We do not call for indiscriminate destruction. We call for targeted, informed, strategic intervention. Before you sabotage, understand what you are sabotaging and why. Know which metrics matter to the system. Understand what data it collects, what predictions it makes, what incentives it optimizes for. Sabotage without understanding is mere noise. Sabotage with understanding is signal.
Education is key to combating algorithmic sabotage. We promote algorithmic literacy as a fundamental right, enabling individuals to understand, critique, and create algorithms that serve the public interest.
Strategic use-cases (illustrative)
We achieve this not by begging the king to be nice, but by breaking the king's abacus. manifesto on algorithmic sabotage
The dangers of algorithmic sabotage are real, but they are also necessary. For too long, algorithms have been allowed to operate with impunity, shaping our lives in ways that are often detrimental to our well-being and our democracy. It is time to take a stand against these systems, to challenge their authority, and to create new forms of algorithmic culture that prioritize human values over technical efficiency.
Algorithms are often touted as objective, neutral, and efficient. They are presented as a panacea for the complexities of modern life, a way to streamline decision-making and eliminate human bias. But this is a myth.

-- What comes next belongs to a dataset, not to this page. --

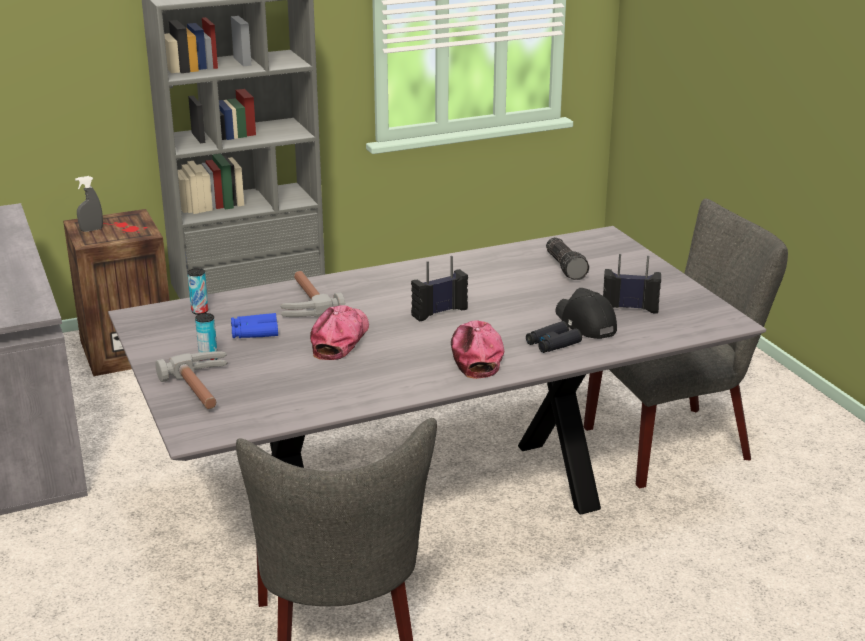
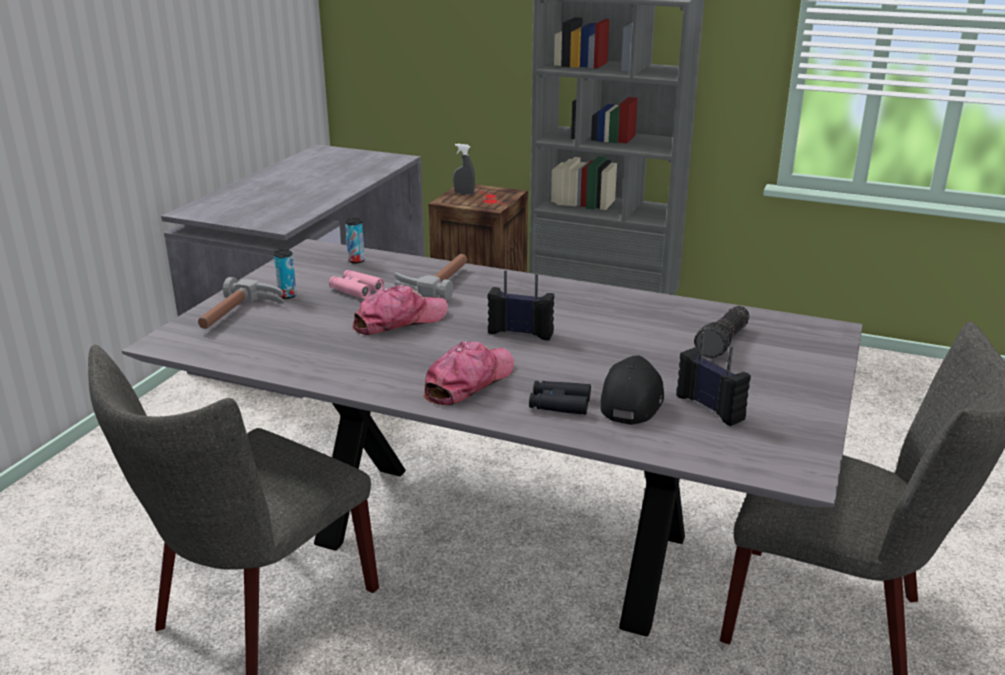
camera: 45 degrees right, 0 degrees up
(254, 332) = (356, 290): blue binoculars -> pink binoculars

The manifesto is heavy on tactics but light on strategy. How does making an Uber Eats algorithm less efficient lead to better wages, shorter hours, or worker ownership? It risks becoming performative nihilism —disruption for its own sake, without a pathway to structural change. We do not call for indiscriminate destruction
The consequences of algorithmic oppression are far-reaching. In the realm of social media, algorithms prioritize sensationalism and outrage over nuanced discourse and fact-based debate. They create echo chambers that amplify extremist views and suppress dissenting voices. They turn users into commodities, trading their personal data and attention for profit.

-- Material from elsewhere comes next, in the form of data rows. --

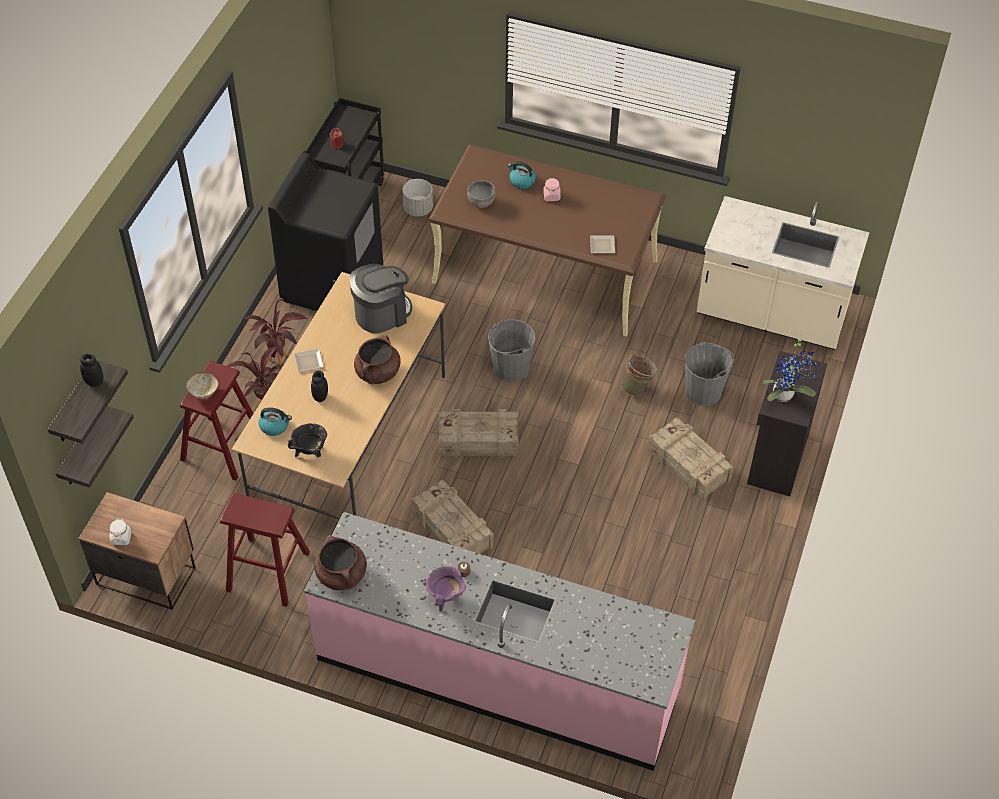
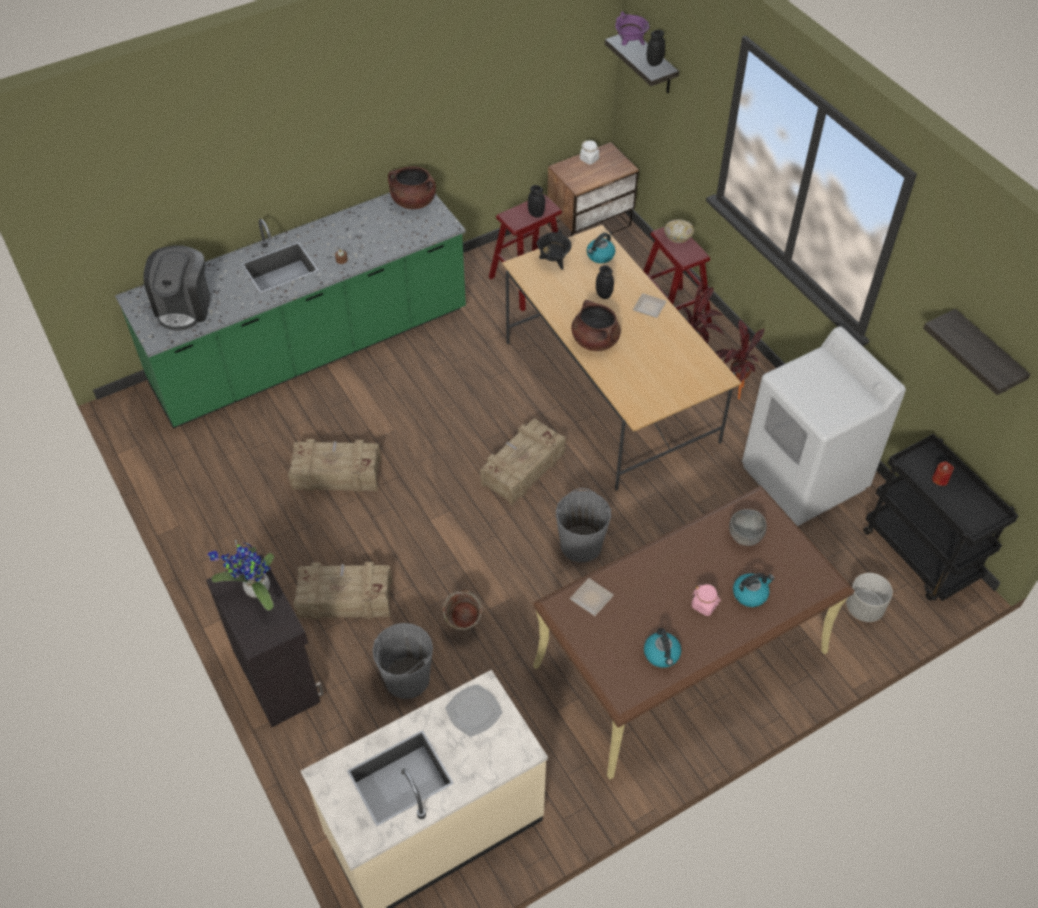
camera: 130 degrees right, 0 degrees up
(81, 448) = (644, 104): shelf -> shelf (986, 354)
(254, 507) = (536, 214): none -> black jar
(332, 284) = (804, 478): black washing machine -> white washing machine
(381, 313) = (661, 380): coffee machine -> coffee machine (184, 307)
(446, 597) = (333, 240): purple cooking pot -> purple cooking pot (630, 44)
(452, 530) = (454, 398): crate -> crate (336, 473)
(497, 675) = (312, 350): pink counter -> green counter
(604, 196) = (662, 654): none -> kettle
(737, 238) = (473, 712): none -> plate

A few hundred people feeding bad data won’t cripple a Google or Amazon. The manifesto doesn’t explain how isolated acts aggregate into systemic disruption without centralized coordination—which algorithms can detect and suppress.
Preface Algorithmic systems shape social life, concentrate power, and embed goals chosen by designers and owners. When those goals harm communities, obscure truth, or enable exploitation, intervention may be necessary. This manifesto argues that targeted, transparent, and ethical algorithmic sabotage — deliberate actions to disrupt, slow, or redirect harmful automated systems — can be a legitimate tactic for reclaiming agency, protecting rights, and advancing public goods. It sets principles, tactics, and guardrails for responsible action. Know which metrics matter to the system
The Manifesto on Algorithmic Sabotage (attributed to various anonymous or pseudonymous authors, sometimes linked to labor activism or critical theory) argues that in an era of automated management, surveillance, and algorithmic control, traditional forms of workplace resistance (strikes, sabotage of physical machinery) are obsolete. Instead, it calls for subverting algorithms from within —through data poisoning, deliberately misleading metrics, gaming recommendation systems, and exploiting feedback loops to degrade automated decision-making.
The is a call to arms, a rallying cry against the algorithmic systems that threaten our democracy, our freedoms, and our very way of life. We, the authors of this manifesto, are not naive about the challenges ahead. We know that the entrenched interests of the algorithmic elite will not be easily dislodged. But we also know that history is on our side.